The EU's humanitarian chief on Tuesday urged international donors to fund the UN agency for Palestinians after a review said Israel had not yet provided evidence that hundreds of staff were members of terrorist groups.

European commissioner for crisis management Janez Lenarcic welcomed the report for "underlining the agency's significant number of compliance systems in place as well as recommendations for their further upgrade."

"I call on the donors to support UNRWA - the Palestinian refugees' lifeline," he wrote on X.

An independent review group on the United Nations Relief and Works Agency said it had found some "neutrality-related issues" in its much-anticipated report released Monday.

But the review led by former French foreign minister Catherine Colonna noted "Israel has yet to provide supporting evidence" for its claim that UNRWA employs more than 400 "terrorists."

The review group was created following allegations made by Israel in January that some UNRWA staff may have participated in the October 7, 2023 Hamas attacks. In the weeks that followed, numerous donor states suspended or paused some $450 million in funding.

Many have since resumed funding, including Sweden, Canada, Japan, the EU and France -- while others, including the United States and Britain -- have not.

The US Congress passed a bill signed into law by President Joe Biden last month that blocks funding from Washington until March 2025.

The freezes to the main aid agency in Gaza come as months of Israeli military operations have turned the territory into a "humanitarian hellscape," UN Secretary-General Antonio Guteres said recently, with its 2.3 million people in desperate need of food, water, shelter and medicine.

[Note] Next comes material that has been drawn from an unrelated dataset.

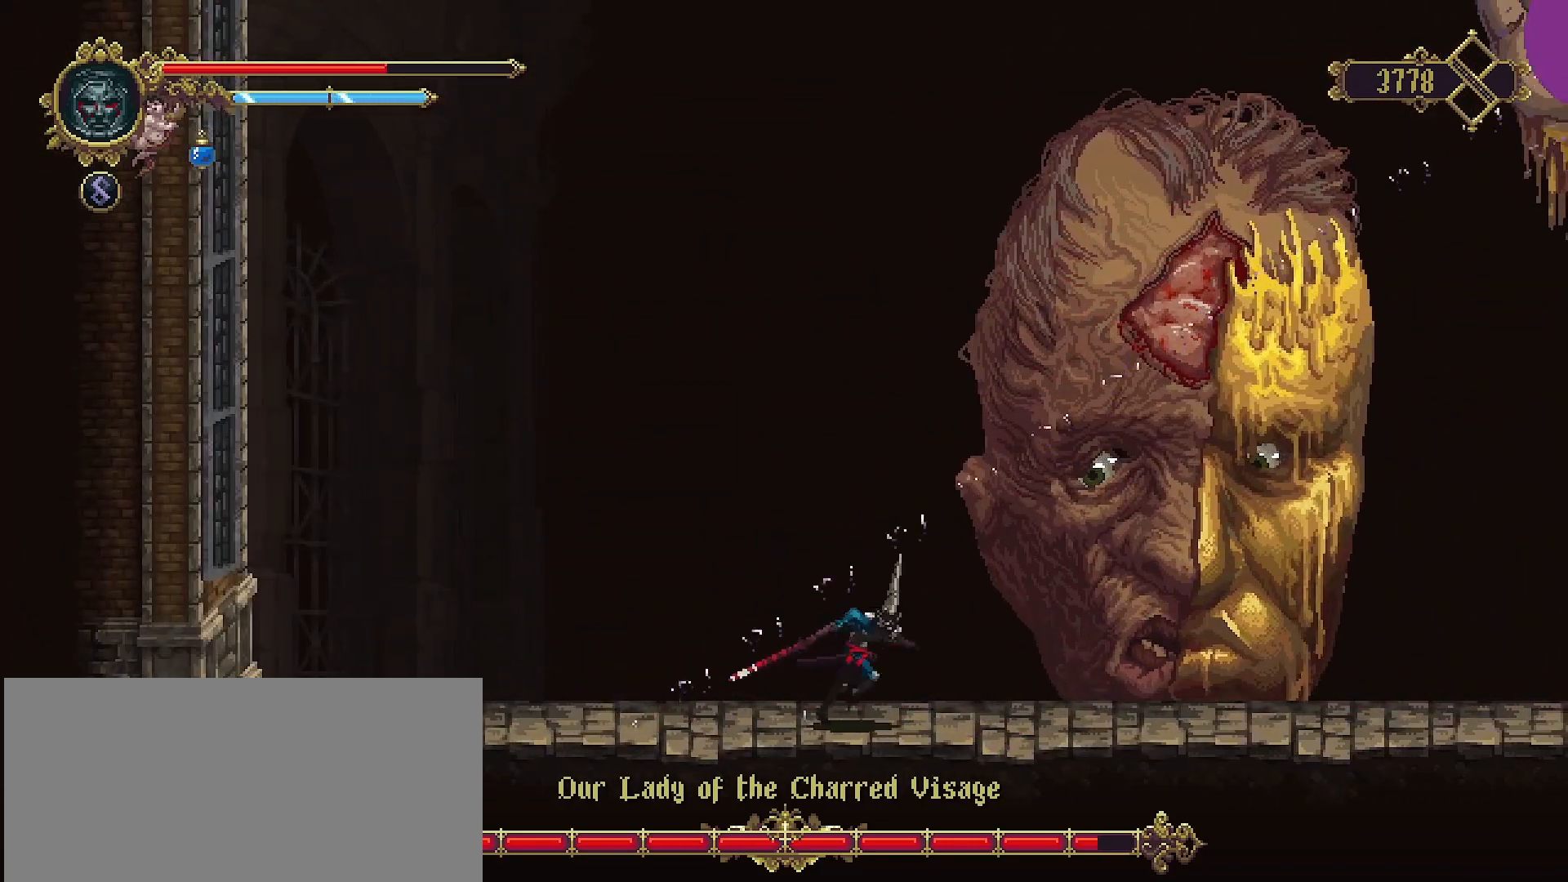
{"buttons": [], "left_stick": "right", "right_stick": "center", "events": [[67, "R2", "down"], [333, "R2", "up"]]}
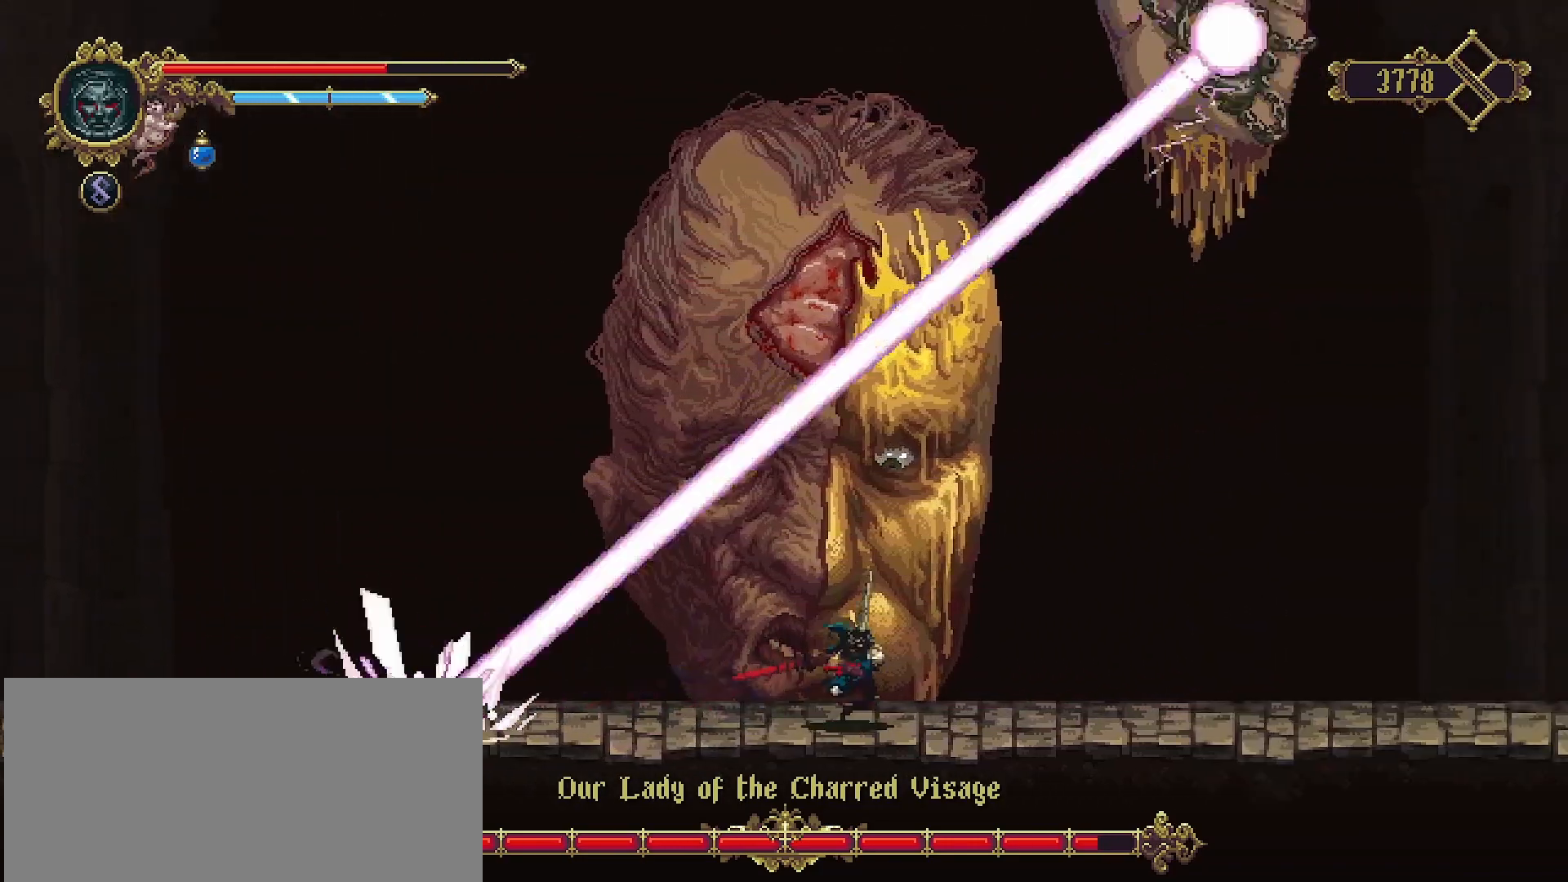
{"buttons": [], "left_stick": "right", "right_stick": "center", "events": [[67, "left_stick", "up"], [267, "left_stick", "right"]]}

Colonna's team was tasked with assessing whether UNRWA was "doing everything within its power to ensure neutrality," while Guterres activated a second investigation to probe Israel's allegations.

Despite a robust framework for ensuring it upheld the humanitarian principle of neutrality, the review found that "neutrality-related issues persist," including instances of staff sharing biased political posts on social media and the use of a small number of textbooks with "problematic content" in some UNRWA schools.

But it added "Israel has yet to provide supporting evidence" for its claim that UNRWA employs more than 400 "terrorists."

UNRWA began operations in 1950 and provides services to nearly six million people across Jordan, Lebanon, Syria, the Gaza Strip and the West Bank, including East Jerusalem.